[GOAL OF THE EXERCISE]: Going through the entries below, find how many lines hold "certifiquen", then give that number alone.

[EXERCISE INPUT]:

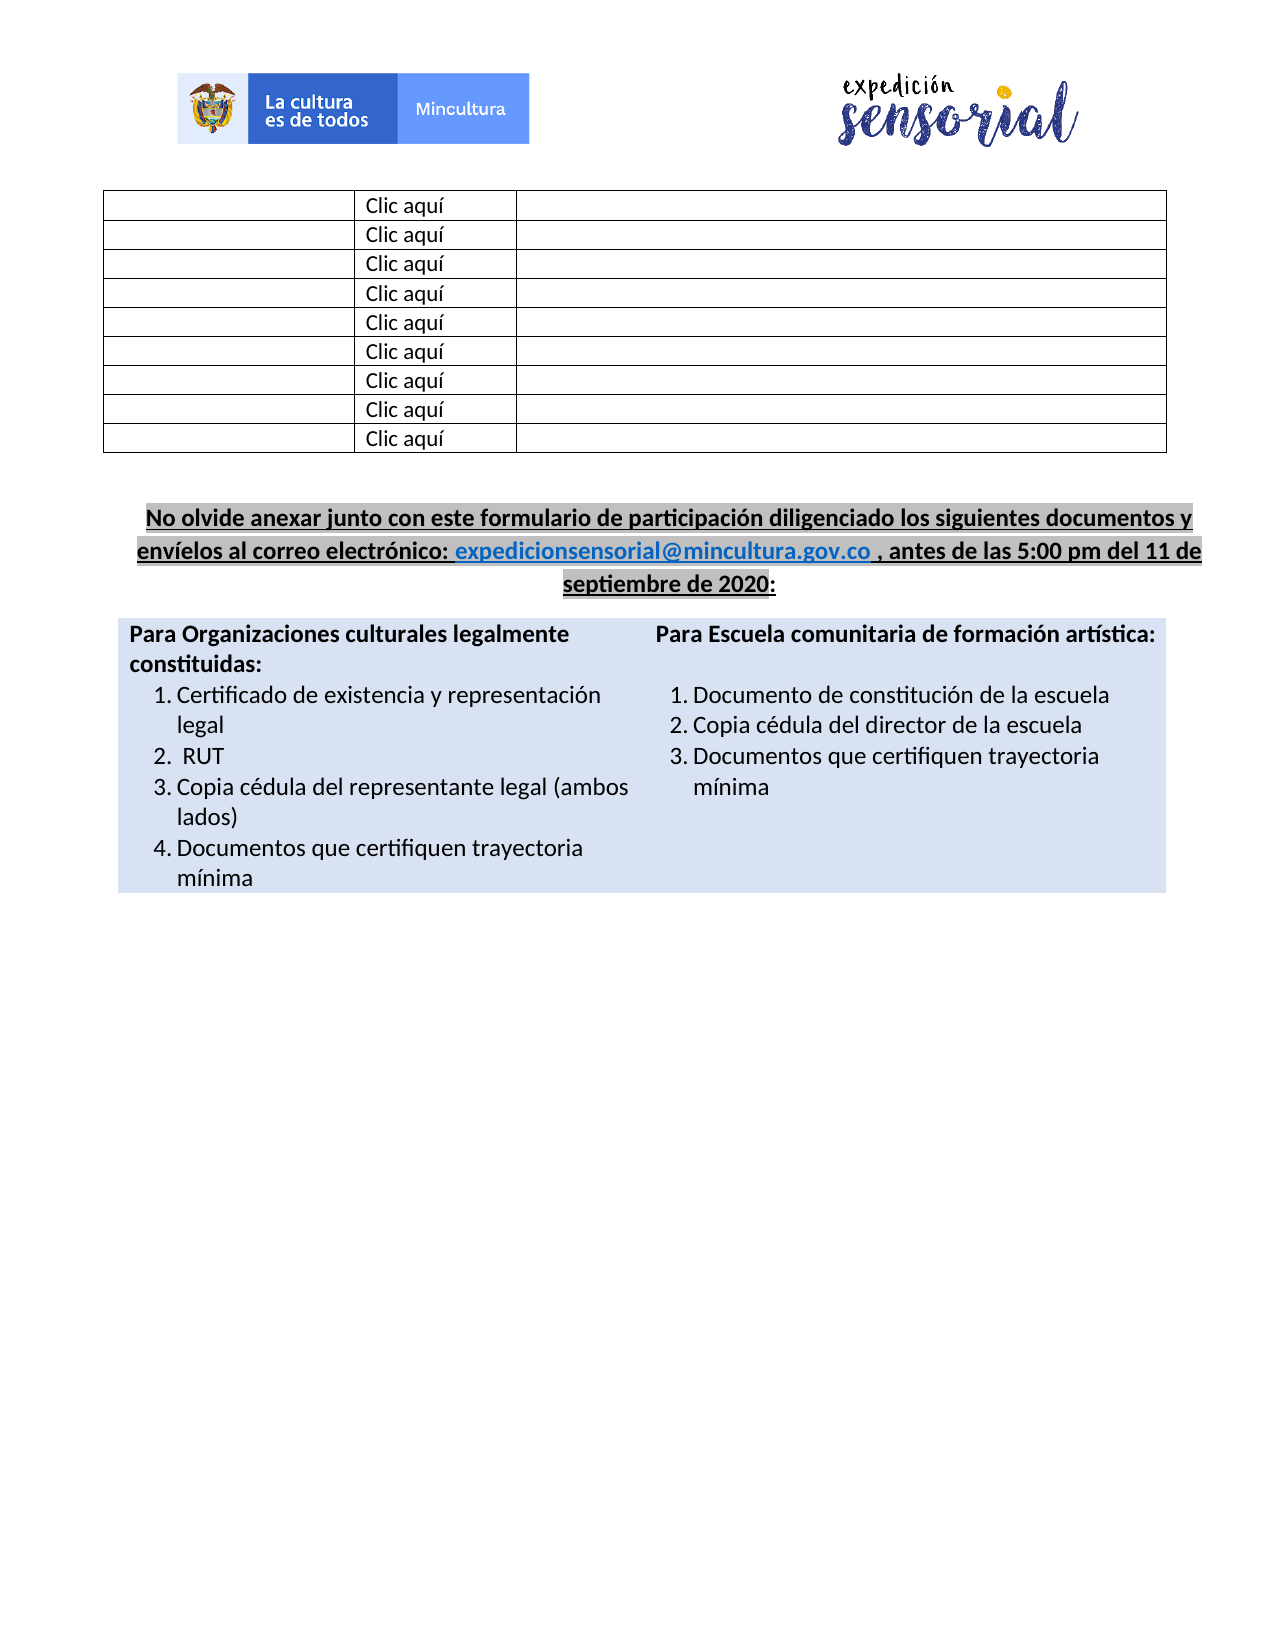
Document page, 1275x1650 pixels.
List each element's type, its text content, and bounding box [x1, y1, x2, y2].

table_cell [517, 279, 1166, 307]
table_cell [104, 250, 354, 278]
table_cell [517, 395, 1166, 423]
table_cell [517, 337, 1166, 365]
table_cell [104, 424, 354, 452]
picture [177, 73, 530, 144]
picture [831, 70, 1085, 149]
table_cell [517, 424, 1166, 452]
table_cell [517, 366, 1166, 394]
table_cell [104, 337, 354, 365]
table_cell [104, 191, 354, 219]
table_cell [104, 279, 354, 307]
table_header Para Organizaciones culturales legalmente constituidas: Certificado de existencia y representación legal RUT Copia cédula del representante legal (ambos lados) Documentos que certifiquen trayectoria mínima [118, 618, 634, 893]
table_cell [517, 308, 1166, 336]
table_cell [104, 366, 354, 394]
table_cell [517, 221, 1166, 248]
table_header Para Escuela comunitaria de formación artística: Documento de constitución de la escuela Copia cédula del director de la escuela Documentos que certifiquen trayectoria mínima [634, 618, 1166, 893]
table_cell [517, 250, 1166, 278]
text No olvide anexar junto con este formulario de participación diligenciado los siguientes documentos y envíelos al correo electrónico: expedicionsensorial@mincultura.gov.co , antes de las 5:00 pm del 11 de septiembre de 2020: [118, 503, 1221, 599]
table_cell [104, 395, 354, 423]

[SOLUTION BELOW]: 2